Dataset Start Marker
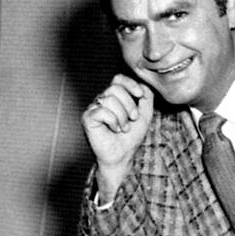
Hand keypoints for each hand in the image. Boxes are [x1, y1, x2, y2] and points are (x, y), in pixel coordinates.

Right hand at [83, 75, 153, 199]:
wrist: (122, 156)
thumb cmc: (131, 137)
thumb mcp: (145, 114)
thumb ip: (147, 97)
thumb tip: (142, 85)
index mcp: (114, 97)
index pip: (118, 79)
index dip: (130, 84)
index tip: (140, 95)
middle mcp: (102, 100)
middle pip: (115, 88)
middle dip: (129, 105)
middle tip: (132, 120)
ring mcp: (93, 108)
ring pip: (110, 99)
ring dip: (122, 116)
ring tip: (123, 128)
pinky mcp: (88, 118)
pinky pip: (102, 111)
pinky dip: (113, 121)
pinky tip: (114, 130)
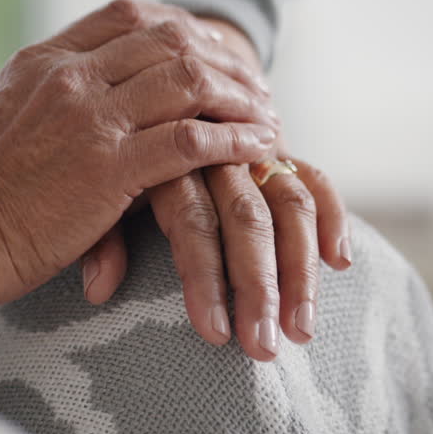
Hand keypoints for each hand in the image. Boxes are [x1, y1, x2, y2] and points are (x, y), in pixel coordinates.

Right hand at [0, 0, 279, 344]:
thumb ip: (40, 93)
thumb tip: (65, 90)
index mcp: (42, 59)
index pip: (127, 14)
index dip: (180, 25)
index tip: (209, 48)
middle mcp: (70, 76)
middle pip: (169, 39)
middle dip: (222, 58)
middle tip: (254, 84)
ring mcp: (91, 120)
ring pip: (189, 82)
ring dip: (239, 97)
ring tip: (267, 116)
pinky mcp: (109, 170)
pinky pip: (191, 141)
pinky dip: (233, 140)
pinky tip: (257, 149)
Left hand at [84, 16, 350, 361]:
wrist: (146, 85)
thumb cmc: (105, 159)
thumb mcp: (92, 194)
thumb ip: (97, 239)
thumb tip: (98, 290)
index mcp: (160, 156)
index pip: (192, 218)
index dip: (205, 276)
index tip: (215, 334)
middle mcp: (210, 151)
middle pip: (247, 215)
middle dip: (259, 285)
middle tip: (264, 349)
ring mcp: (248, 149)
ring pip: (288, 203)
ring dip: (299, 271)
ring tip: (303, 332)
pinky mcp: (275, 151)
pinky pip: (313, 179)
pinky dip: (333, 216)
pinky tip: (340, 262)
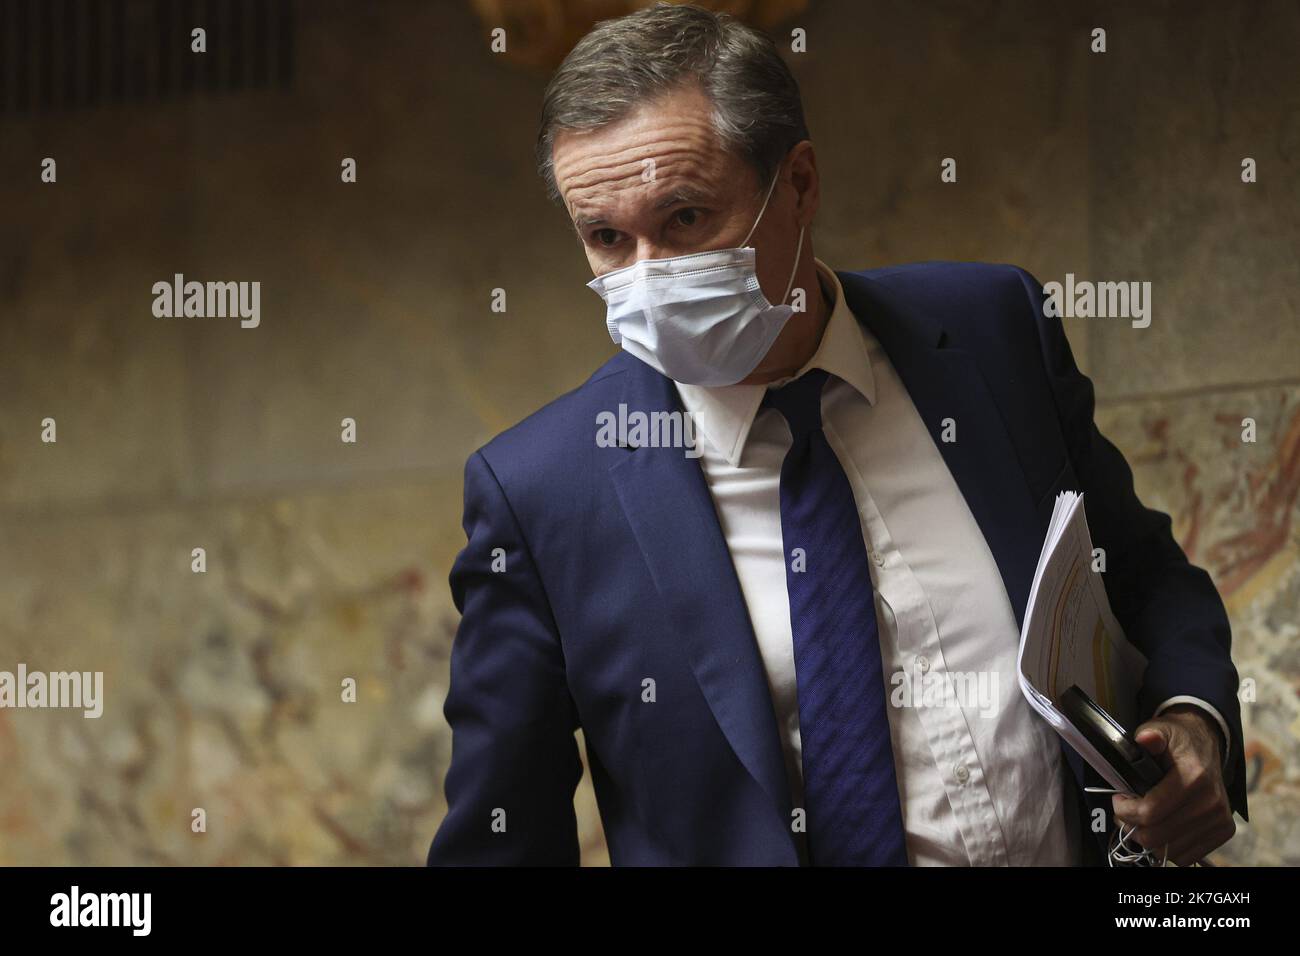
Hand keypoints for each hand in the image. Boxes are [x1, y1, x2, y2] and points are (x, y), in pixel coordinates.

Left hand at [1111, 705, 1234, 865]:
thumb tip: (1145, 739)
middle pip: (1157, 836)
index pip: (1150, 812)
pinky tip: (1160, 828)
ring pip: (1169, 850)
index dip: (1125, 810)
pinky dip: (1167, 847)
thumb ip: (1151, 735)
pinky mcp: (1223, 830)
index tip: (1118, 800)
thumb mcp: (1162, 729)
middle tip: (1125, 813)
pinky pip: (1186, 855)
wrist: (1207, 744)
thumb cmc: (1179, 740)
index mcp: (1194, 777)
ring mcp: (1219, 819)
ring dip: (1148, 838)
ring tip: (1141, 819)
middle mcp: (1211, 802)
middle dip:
Dataset End Marker
Your objective - Would you return all the data exactly as given, minus the pictures?

Output of the task -
Hand keypoints for each hand in the image. Boxes are [x1, y1, x2, y2] and points are (x, y), in pixel coordinates.

Right hand at [83, 75, 153, 199]:
wrist: (122, 156)
thumb cmc: (131, 137)
thumb mcp: (145, 114)
thumb ip: (147, 97)
thumb tip: (142, 85)
index mcp: (114, 97)
index pip: (118, 79)
index dip: (130, 84)
index tip: (140, 95)
middle mcp: (102, 100)
middle pip: (115, 88)
middle dip: (129, 105)
middle tip: (132, 120)
ring mcp: (93, 108)
ring pip: (110, 99)
ring dip: (122, 116)
ring tip: (123, 128)
pinky mcp: (88, 118)
pinky pip: (102, 111)
pinky dip: (113, 121)
pinky tip: (114, 130)
Hand keypoints for each hand in the image. Boxes are [x1, y1, x2, y2] and points are (x, y), in pixel coordinates.

Right hand at [0, 0, 279, 344]:
thumb ip: (40, 93)
thumb tip: (65, 90)
index mcp: (42, 59)
index pip: (127, 14)
index dip: (180, 25)
index tip: (209, 48)
middle mcp: (70, 76)
middle pip: (169, 39)
middle dip: (222, 58)
middle tip: (254, 84)
ring mcp: (91, 120)
ring pip: (189, 82)
ring dip: (239, 97)
ring tip: (267, 116)
pinky mcp: (109, 170)
pinky pip: (191, 141)
pinky dip: (233, 140)
pinky tip: (257, 149)
Left hand at [84, 16, 350, 361]:
wrist: (146, 85)
thumb cmc: (105, 159)
thumb mcp: (92, 194)
thumb ip: (97, 239)
thumb tip: (98, 290)
index mcp: (160, 156)
index pip: (192, 218)
index dip: (205, 276)
index tip: (215, 334)
middle mcp: (210, 151)
middle pip: (247, 215)
middle dip: (259, 285)
middle tip: (264, 349)
ring mcp: (248, 149)
ring pip: (288, 203)
ring dip: (299, 271)
ring tip: (303, 332)
pinky mcp: (275, 151)
pinky pip: (313, 179)
pinky dip: (333, 216)
pinky tip: (340, 262)
Hand keypoints for each hand in the image. Boxes are [x1, y1, x2, y2] and points are (x, y), in pixel coordinates.

Left hand at [1111, 705, 1234, 865]:
thumb tip: (1145, 739)
middle pip: (1157, 836)
index pip: (1150, 812)
pinky tip: (1160, 828)
ring pip: (1169, 850)
index dip: (1125, 810)
pinky dip: (1167, 847)
thumb ip: (1151, 735)
pinky mcp: (1223, 830)
index tip: (1118, 800)
thumb mcp: (1162, 729)
middle tip: (1125, 813)
pinky pip: (1186, 855)
wrist: (1207, 744)
thumb cmc: (1179, 740)
index mcp: (1194, 777)
ring mcp: (1219, 819)
ring dip: (1148, 838)
ring tip: (1141, 819)
middle mcp: (1211, 802)
middle dip:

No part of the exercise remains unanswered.